-- Start EXERCISE INPUT --

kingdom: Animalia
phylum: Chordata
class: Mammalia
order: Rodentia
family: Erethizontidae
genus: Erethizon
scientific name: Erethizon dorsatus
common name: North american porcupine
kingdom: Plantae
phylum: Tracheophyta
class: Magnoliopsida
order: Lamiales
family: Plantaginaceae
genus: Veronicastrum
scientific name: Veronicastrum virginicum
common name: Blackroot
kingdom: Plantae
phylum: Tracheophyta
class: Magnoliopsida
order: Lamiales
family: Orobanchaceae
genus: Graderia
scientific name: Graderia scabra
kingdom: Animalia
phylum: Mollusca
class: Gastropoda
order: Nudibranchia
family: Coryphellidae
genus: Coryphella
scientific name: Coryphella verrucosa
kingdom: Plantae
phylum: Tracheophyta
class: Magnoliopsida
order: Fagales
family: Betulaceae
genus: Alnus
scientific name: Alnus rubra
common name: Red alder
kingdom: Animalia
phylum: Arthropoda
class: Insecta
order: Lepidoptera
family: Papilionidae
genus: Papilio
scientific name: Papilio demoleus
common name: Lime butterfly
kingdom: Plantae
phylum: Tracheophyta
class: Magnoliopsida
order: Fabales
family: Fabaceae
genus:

-- End EXERCISE INPUT --

Copy the lines of the records above, from the first line through the line containing "common name: Blackroot", inclusive.

kingdom: Animalia
phylum: Chordata
class: Mammalia
order: Rodentia
family: Erethizontidae
genus: Erethizon
scientific name: Erethizon dorsatus
common name: North american porcupine
kingdom: Plantae
phylum: Tracheophyta
class: Magnoliopsida
order: Lamiales
family: Plantaginaceae
genus: Veronicastrum
scientific name: Veronicastrum virginicum
common name: Blackroot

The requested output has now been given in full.